__PROMPT__. Nothing but the lines from the start of the entries below through the line containing "add1_a=IN1[18:0]; //ay first 19 bits" should appear in the answer, copied exactly and free of pictures.

== SUPPLIED ENTRIES ==

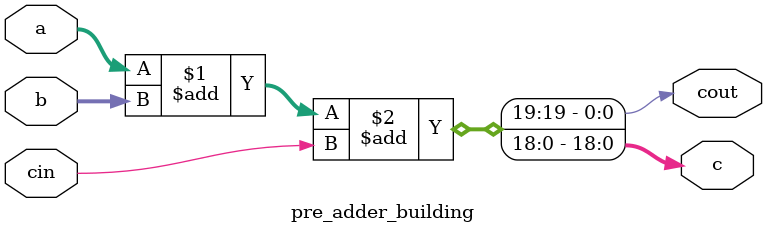
<source format=v>
module pre_adder_combined(
	input [36:0] IN1,
	input [36:0] IN2,
	output [37:0] OUT1,
	input mode
);

reg [ 18 :0] add1_a;
reg [ 17 :0] add1_b;
reg [18:0]add2_a;
reg [17:0]add2_b;
wire [18:0]add1_c;
wire [18:0]add2_c;

always @(*) begin
if ( mode == 1'b0 ) begin
	add1_a = IN1[18:0]; //ay 19bit
	add1_b = IN1[36:19]; //az 18bit
	add2_a = IN2[18:0]; //by 19bit
	add2_b = IN2[36:19]; //bz 18bit
	end
else begin
	add1_a=IN1[18:0]; //ay first 19 bits
	add1_b={ IN2[7:0], IN1[36:27]}; //az first 19 bits
	
	add2_a= {10'b0, IN1[26:19]}; //ay last 8 bits
	add2_b= {10'b0, IN2[15:8]}; //az last 8 bits
	end
end

wire carry;
wire cout_1;

pre_adder_building u_add1(.a(add1_a), .b(add1_b), .cin(1'b0), .c(add1_c), .cout(cout_1));
assign carry = mode ? cout_1: 1'b0;
pre_adder_building u_add2(.a(add2_a), .b(add2_b), .cin(carry), .c(add2_c), .cout());

assign OUT1 = {add2_c, add1_c};

endmodule

module pre_adder_building(
	input [18:0] a,
	input [17:0] b,
	input cin,
	output [18:0] c,
	output cout
	);
assign {cout, c} = a + b + cin;
endmodule

</source>
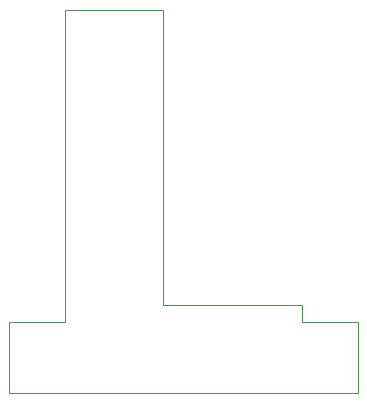
<source format=gm1>
G04 #@! TF.FileFunction,Profile,NP*
%FSLAX46Y46*%
G04 Gerber Fmt 4.6, Leading zero omitted, Abs format (unit mm)*
G04 Created by KiCad (PCBNEW 4.0.0-rc2-stable) date 3/3/2016 3:45:44 PM*
%MOMM*%
G01*
G04 APERTURE LIST*
%ADD10C,0.150000*%
%ADD11C,0.100000*%
G04 APERTURE END LIST*
D10*
D11*
X71440000Y-51160000D02*
X51330000Y-51160000D01*
X51330000Y-51160000D02*
X51330000Y-51150000D01*
X51330000Y-51150000D02*
X46630000Y-51150000D01*
X46630000Y-51150000D02*
X46630000Y-45150000D01*
X46630000Y-45150000D02*
X51330000Y-45150000D01*
X51330000Y-45150000D02*
X51330000Y-18720000D01*
X51330000Y-18720000D02*
X51330000Y-18720000D01*
X51330000Y-18720000D02*
X59670000Y-18720000D01*
X59670000Y-18720000D02*
X59670000Y-18720000D01*
X59670000Y-18720000D02*
X59670000Y-43690000D01*
X59670000Y-43690000D02*
X71440000Y-43690000D01*
X71440000Y-43690000D02*
X71440000Y-43690000D01*
X71440000Y-43690000D02*
X71440000Y-45150000D01*
X71440000Y-45150000D02*
X76140000Y-45150000D01*
X76140000Y-45150000D02*
X76140000Y-51150000D01*
X76140000Y-51150000D02*
X71440000Y-51150000D01*
X71440000Y-51150000D02*
X71440000Y-51160000D01*
X71440000Y-51160000D02*
X71440000Y-51160000D01*
X71440000Y-51160000D02*
X71440000Y-51160000D01*
M02*

</source>
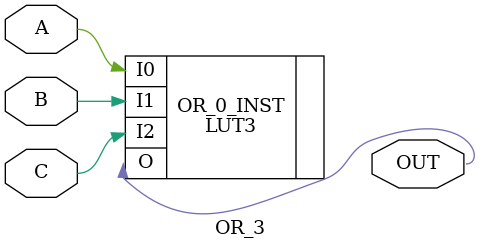
<source format=sv>
module OR_3(A, B, C, OUT);

input logic A, B, C;
output logic OUT;

LUT3 #(.INIT(8'hFE)) OR_0_INST( .I0(A), .I1(B), .I2(C), .O(OUT));

endmodule
</source>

===

__TASK SOLUTION__.
<source format=v>
module pre_adder_combined(
	input [36:0] IN1,
	input [36:0] IN2,
	output [37:0] OUT1,
	input mode
);

reg [ 18 :0] add1_a;
reg [ 17 :0] add1_b;
reg [18:0]add2_a;
reg [17:0]add2_b;
wire [18:0]add1_c;
wire [18:0]add2_c;

always @(*) begin
if ( mode == 1'b0 ) begin
	add1_a = IN1[18:0]; //ay 19bit
	add1_b = IN1[36:19]; //az 18bit
	add2_a = IN2[18:0]; //by 19bit
	add2_b = IN2[36:19]; //bz 18bit
	end
else begin
	add1_a=IN1[18:0]; //ay first 19 bits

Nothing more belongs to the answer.